I was puzzling over how I wanted to respond until I saw the blog in the Guardian – http://www.guardian.co.uk/news/datablog/2011/apr/05/data-gov-crisis-obama – which also reflects this flat line as a failure, and poses, by contrast, the number of hits the Guardian.com website gets. This is such a massive apples vs. oranges error that I figure I should start there.
So, primarily, let’s think about what visits to a web page are about — for the Guardian, they are lots of people coming to read the different articles each day. However, for data.gov, there isn’t lot of repeat traffic – the data feeds are updated on a relatively slow basis, and once you’ve downloaded some, you don’t have to go back for weeks or months until the next update. Further, for some of the rapidly changing data, like the earthquake data, there are RSS feeds so once setup, one doesn’t return to the site. So my question is, are we looking at the right number?
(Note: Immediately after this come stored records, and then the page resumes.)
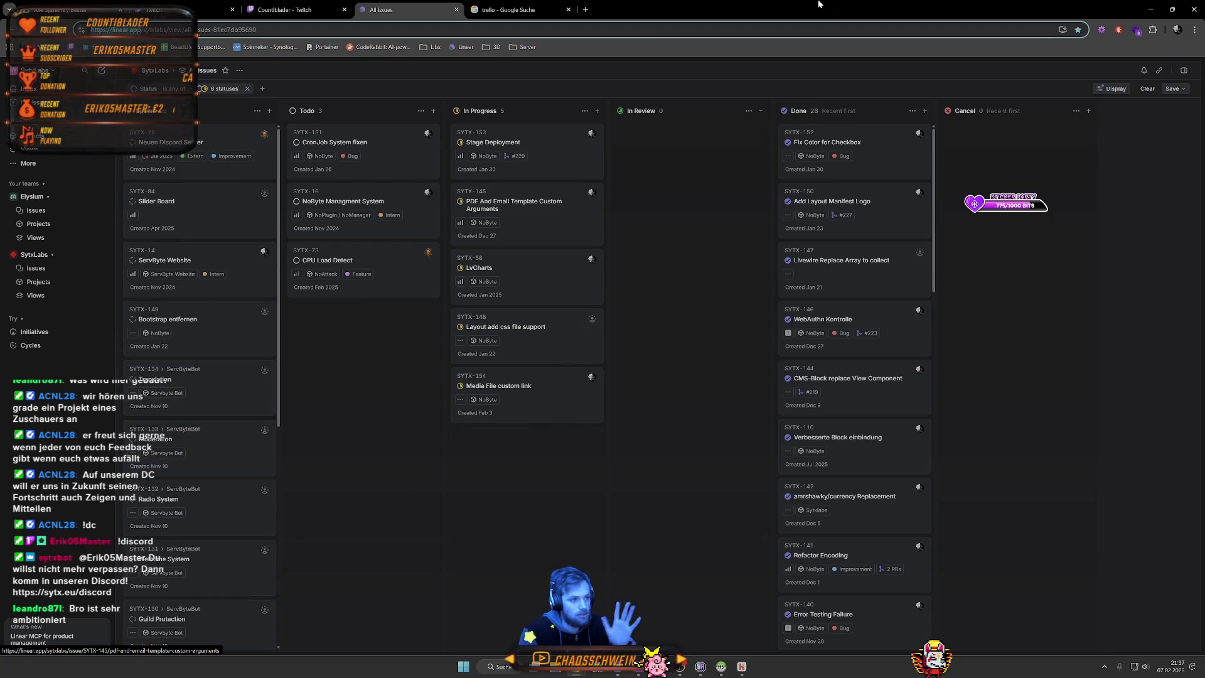
{"action": "key", "text": "alt+Tab"}
{"action": "type", "text": "ly system"}
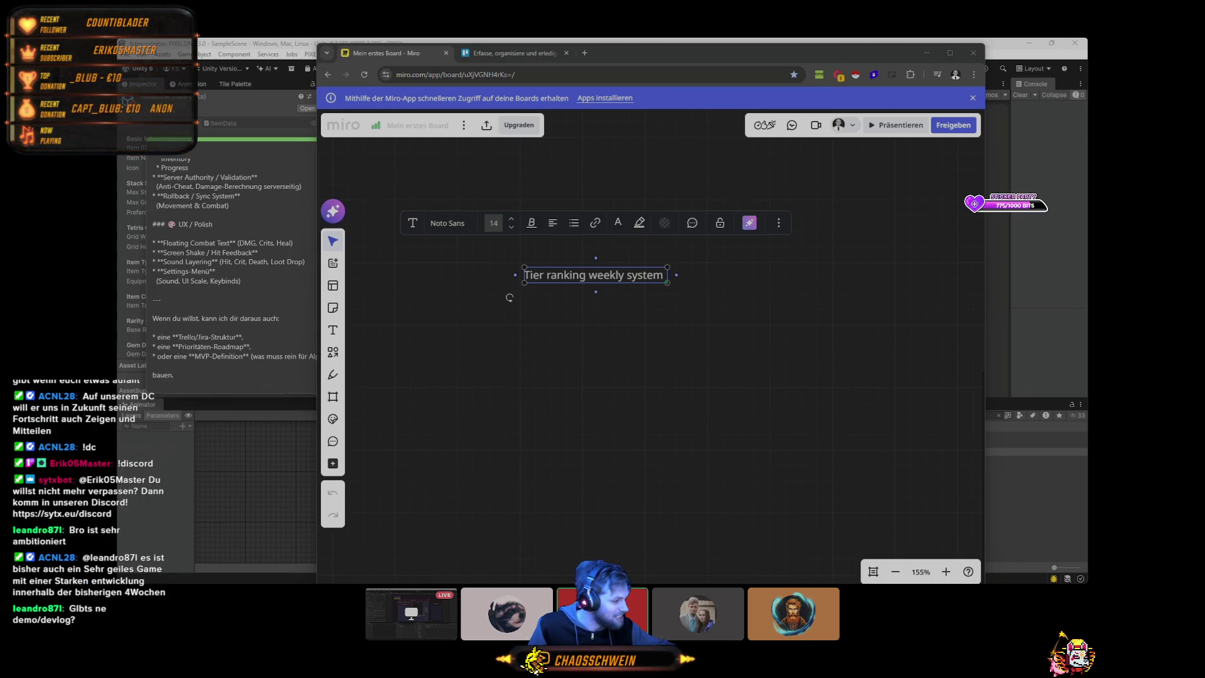
Step: Load youtube.com in a new browser tab
{"action": "left_click", "coordinate": [587, 55]}
{"action": "type", "text": "yop"}
{"action": "key", "text": "BackSpace"}
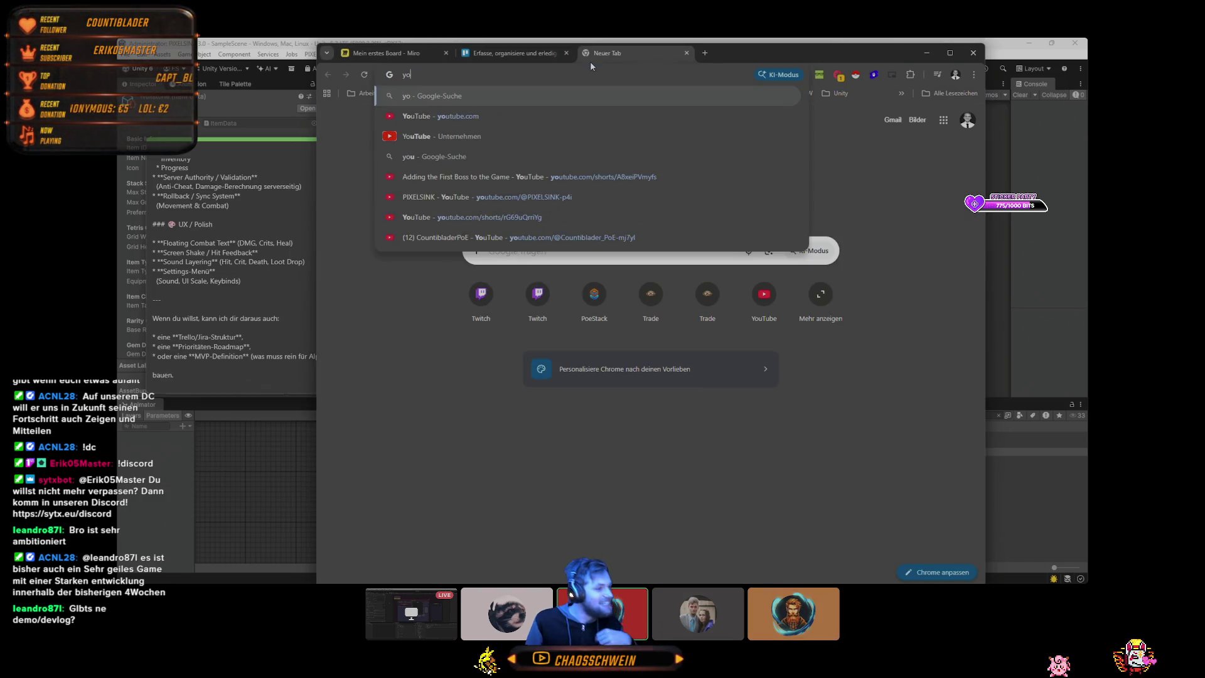
{"action": "type", "text": "u"}
{"action": "key", "text": "Return"}
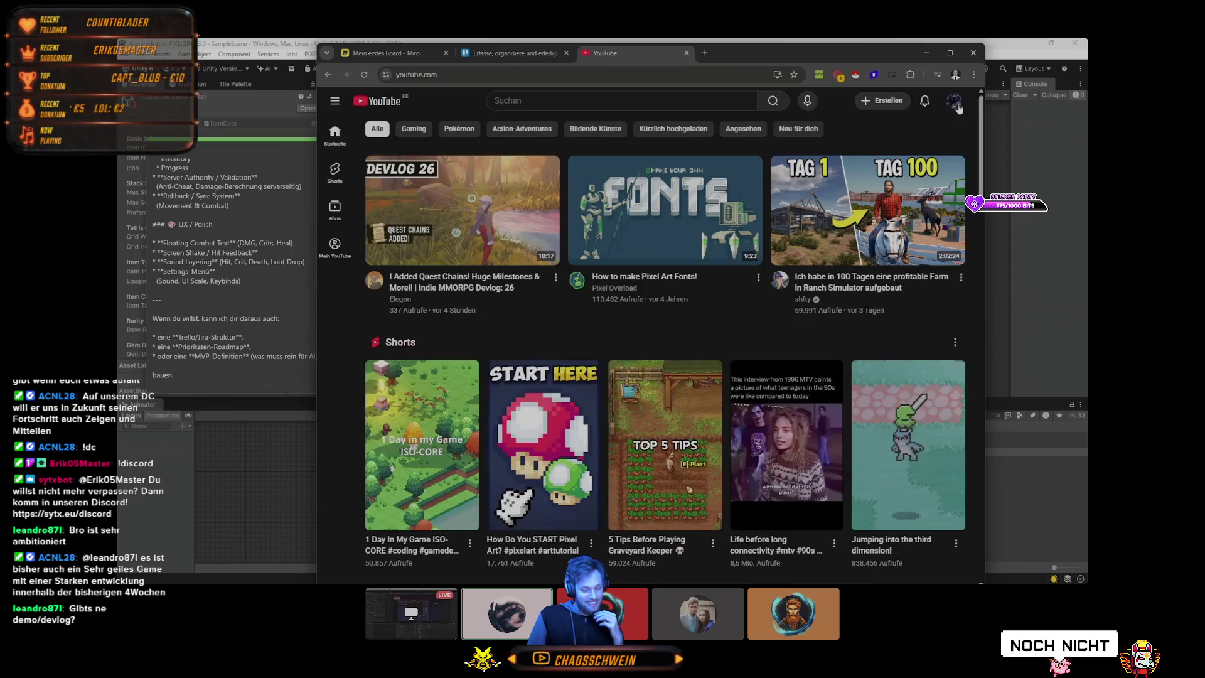
Step: Open the PIXELSINK channel page via 'Kanal ansehen', then bring Discord forward
{"action": "left_click", "coordinate": [954, 101]}
{"action": "left_click", "coordinate": [878, 153]}
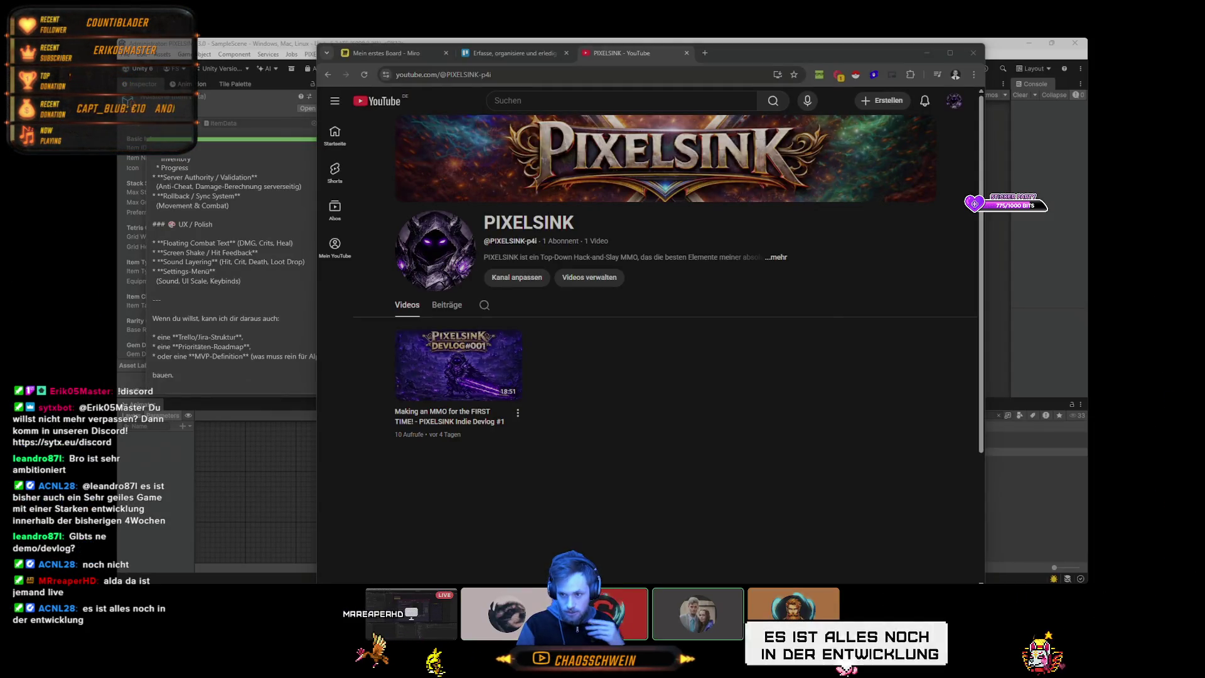
{"action": "key", "text": "alt+Tab"}
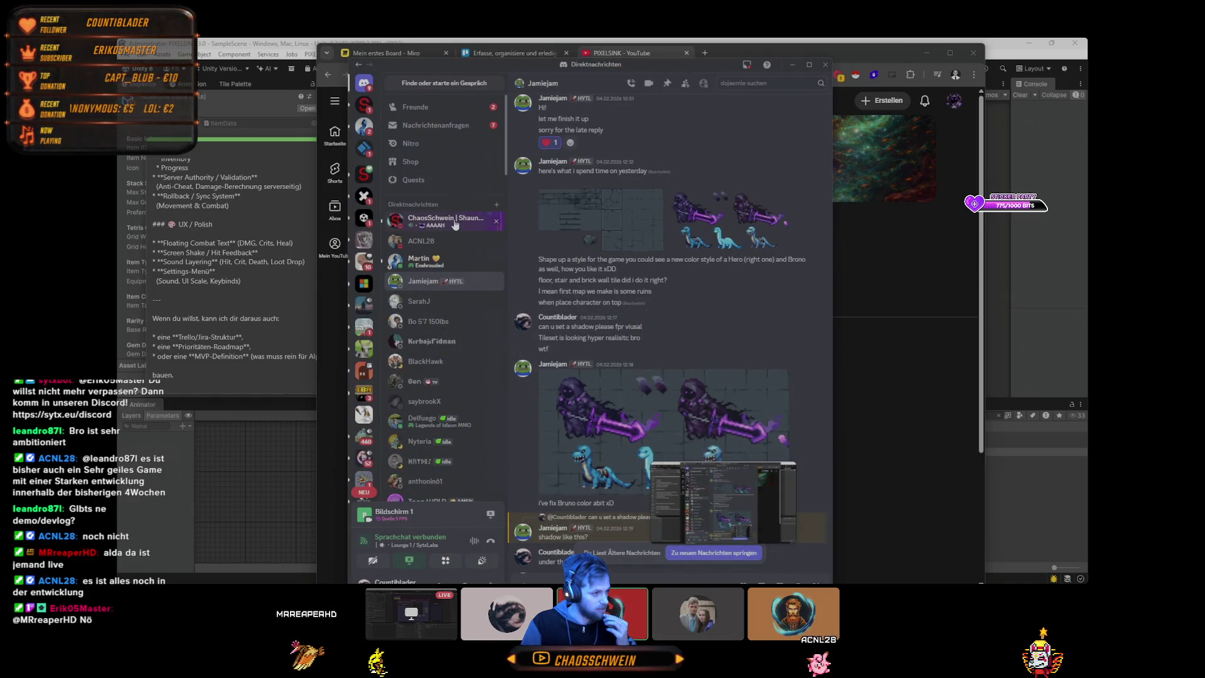
Step: Accept the contact's pending friend request in their DM, then minimize Discord
{"action": "left_click", "coordinate": [365, 105]}
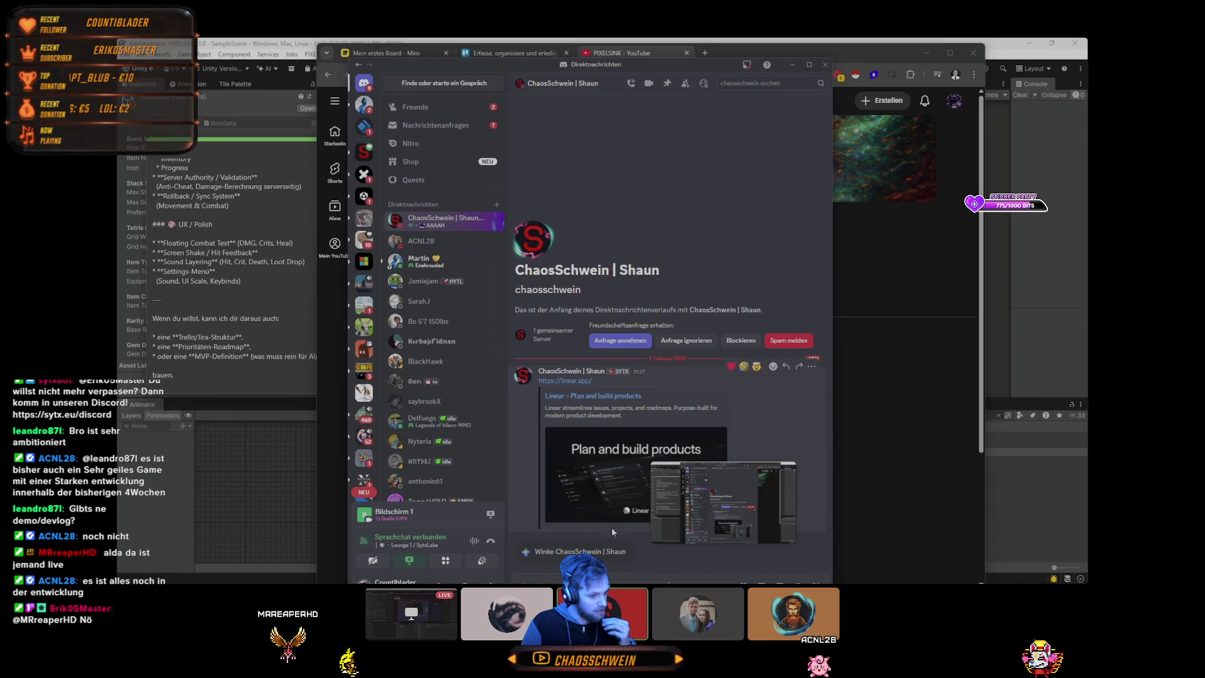
{"action": "left_click_drag", "start_coordinate": [713, 54], "coordinate": [698, 46]}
In fact, the answer is no — if you want to see the real use of data.gov, take a look at the chart at http://www.data.gov/metric/visitorstats/monthlyredirecttrend — the number of total downloads of dataset since 2009 is well over 1,000,000 and in February of this year (the most recent data available) there were over 100,000 downloads — so the 10k number appears to be tracking the wrong thing – the data is being downloaded and that implies it is being used!!
Could we do better? Yes, very much so. Here’s things I’m interested in seeing (and working with the data.gov team to make available)
1 – Searching for data on the site is tough — keyword search is not a good way to look for data (for lots of reasons) and thus we need better ways – doing this really well is a research task I’ve got some PhD students working on, but doing better than is there requires some better metadata and approach. There is already work afoot at data.gov (assuming funding continues) to improve this significantly.
2 – Tools for using the data, and particularly for mashing it up, need to be more easily used and more widely available. My group makes a lot of info and tools available at http://logd.tw.rpi.edu – but a lot more is needed. This is where the developer community could really help.
3 – Tools to support community efforts (see the comment by Danielle Gould to this effect) are crucial – she says it better than I can so go read that.
4- there are efforts by data.gov to create communities – these are hard to get going, but could be a great value in the long run. I suggest people look to these at the data.gov communities site, and think about how they could be improved to bring more use – I know the data.gov leadership team would love to get some good comments about that.
5 – We need to find ways to turn the data release into a “conversation” between government and users. I have discussed this with Vivek Kundra numerous times and he is a strong proponent (and we have thought about writing a paper on the subject if time ever allows). The British data.gov.uk site has some interesting ideas along this line, based on open streetmap and similar projects, but I think one could do better. This is the real opportunity for “government 2.0″ – a chance for citizens to comment just on legislation, but to help make sure the data that informs the policy decisions is the best it can be.
So, to summarize, there are things we can do to improve things, many of which are getting done. However, the numbers in the graph above are misleading, and don’t really reflect the true usage of data.gov per se, let alone the other sites and sites like the LOGD site I mention above which are powered by data.gov.